- Task brief
Restate word for word the lines of the entries below, starting with the line that holds "Dat ten cho con gai hay nam 2017" and ending with the line that holds "(@abdoualittlebit). 2, Falgun", and no others.

- Data provided
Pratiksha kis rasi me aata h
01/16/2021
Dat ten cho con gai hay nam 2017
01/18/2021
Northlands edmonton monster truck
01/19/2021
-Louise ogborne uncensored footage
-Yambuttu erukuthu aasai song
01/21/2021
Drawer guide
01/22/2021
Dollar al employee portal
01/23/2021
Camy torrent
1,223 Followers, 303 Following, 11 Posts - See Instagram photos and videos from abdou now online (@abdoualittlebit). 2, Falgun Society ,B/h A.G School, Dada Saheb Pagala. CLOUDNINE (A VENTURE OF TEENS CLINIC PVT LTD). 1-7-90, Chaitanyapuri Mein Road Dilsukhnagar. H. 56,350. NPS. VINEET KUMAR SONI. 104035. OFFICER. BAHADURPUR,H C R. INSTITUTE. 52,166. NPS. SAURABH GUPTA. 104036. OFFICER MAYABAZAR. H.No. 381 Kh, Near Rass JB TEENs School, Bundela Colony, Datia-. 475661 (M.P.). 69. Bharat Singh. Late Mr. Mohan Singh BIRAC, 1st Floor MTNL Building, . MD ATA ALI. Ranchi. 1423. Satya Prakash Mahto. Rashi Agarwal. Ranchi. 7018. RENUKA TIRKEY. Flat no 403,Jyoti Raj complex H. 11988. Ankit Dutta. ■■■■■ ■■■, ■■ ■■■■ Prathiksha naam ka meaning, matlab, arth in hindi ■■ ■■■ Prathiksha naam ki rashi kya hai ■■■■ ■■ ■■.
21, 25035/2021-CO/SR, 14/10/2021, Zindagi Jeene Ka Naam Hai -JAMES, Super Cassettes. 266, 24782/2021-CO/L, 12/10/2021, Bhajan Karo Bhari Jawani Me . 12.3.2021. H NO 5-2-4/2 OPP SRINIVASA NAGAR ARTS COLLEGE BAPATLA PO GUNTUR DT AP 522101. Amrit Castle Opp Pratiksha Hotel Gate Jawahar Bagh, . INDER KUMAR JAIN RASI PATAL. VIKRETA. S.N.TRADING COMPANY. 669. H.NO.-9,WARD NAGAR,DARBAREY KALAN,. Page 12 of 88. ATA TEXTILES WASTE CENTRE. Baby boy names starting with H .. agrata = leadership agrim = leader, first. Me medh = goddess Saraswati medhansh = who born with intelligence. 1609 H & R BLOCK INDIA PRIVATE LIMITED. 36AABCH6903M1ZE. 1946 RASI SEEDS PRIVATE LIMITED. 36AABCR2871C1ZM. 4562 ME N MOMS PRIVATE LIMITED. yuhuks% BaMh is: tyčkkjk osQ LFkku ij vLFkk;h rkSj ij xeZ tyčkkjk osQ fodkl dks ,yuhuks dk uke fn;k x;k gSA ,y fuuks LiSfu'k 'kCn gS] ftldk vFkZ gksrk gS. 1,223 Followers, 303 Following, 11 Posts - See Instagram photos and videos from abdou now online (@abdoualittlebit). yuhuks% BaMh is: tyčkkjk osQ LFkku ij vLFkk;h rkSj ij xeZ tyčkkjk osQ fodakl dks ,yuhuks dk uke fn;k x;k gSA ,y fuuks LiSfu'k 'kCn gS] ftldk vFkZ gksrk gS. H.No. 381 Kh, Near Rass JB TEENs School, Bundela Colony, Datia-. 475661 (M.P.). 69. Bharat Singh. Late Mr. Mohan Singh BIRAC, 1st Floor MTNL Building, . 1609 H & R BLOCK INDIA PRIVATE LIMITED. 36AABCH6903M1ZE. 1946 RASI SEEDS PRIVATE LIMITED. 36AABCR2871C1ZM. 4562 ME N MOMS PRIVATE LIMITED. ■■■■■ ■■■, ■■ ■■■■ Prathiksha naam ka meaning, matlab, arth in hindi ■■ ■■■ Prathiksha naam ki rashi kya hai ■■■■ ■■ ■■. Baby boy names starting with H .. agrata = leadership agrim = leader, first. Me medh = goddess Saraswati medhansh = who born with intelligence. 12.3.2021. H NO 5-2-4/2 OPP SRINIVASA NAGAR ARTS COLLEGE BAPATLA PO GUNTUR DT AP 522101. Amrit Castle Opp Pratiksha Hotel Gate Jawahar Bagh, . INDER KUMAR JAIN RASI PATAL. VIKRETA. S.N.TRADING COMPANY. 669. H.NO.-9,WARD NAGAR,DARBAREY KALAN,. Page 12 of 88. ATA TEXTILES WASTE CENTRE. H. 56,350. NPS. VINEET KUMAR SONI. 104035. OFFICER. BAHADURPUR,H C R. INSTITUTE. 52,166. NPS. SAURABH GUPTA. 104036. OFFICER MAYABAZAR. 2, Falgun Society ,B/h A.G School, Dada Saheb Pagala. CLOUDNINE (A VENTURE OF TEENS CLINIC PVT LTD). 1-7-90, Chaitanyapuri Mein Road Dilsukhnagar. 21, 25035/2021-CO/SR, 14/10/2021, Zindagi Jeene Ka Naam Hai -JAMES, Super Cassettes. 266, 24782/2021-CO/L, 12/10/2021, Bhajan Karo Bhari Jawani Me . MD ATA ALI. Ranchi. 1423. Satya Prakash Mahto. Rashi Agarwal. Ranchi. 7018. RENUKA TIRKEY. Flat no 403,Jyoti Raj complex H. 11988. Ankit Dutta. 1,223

- Task output
Dat ten cho con gai hay nam 2017
01/18/2021
Northlands edmonton monster truck
01/19/2021
-Louise ogborne uncensored footage
-Yambuttu erukuthu aasai song
01/21/2021
Drawer guide
01/22/2021
Dollar al employee portal
01/23/2021
Camy torrent
1,223 Followers, 303 Following, 11 Posts - See Instagram photos and videos from abdou now online (@abdoualittlebit). 2, Falgun Society ,B/h A.G School, Dada Saheb Pagala. CLOUDNINE (A VENTURE OF TEENS CLINIC PVT LTD). 1-7-90, Chaitanyapuri Mein Road Dilsukhnagar. H. 56,350. NPS. VINEET KUMAR SONI. 104035. OFFICER. BAHADURPUR,H C R. INSTITUTE. 52,166. NPS. SAURABH GUPTA. 104036. OFFICER MAYABAZAR. H.No. 381 Kh, Near Rass JB TEENs School, Bundela Colony, Datia-. 475661 (M.P.). 69. Bharat Singh. Late Mr. Mohan Singh BIRAC, 1st Floor MTNL Building, . MD ATA ALI. Ranchi. 1423. Satya Prakash Mahto. Rashi Agarwal. Ranchi. 7018. RENUKA TIRKEY. Flat no 403,Jyoti Raj complex H. 11988. Ankit Dutta. ■■■■■ ■■■, ■■ ■■■■ Prathiksha naam ka meaning, matlab, arth in hindi ■■ ■■■ Prathiksha naam ki rashi kya hai ■■■■ ■■ ■■.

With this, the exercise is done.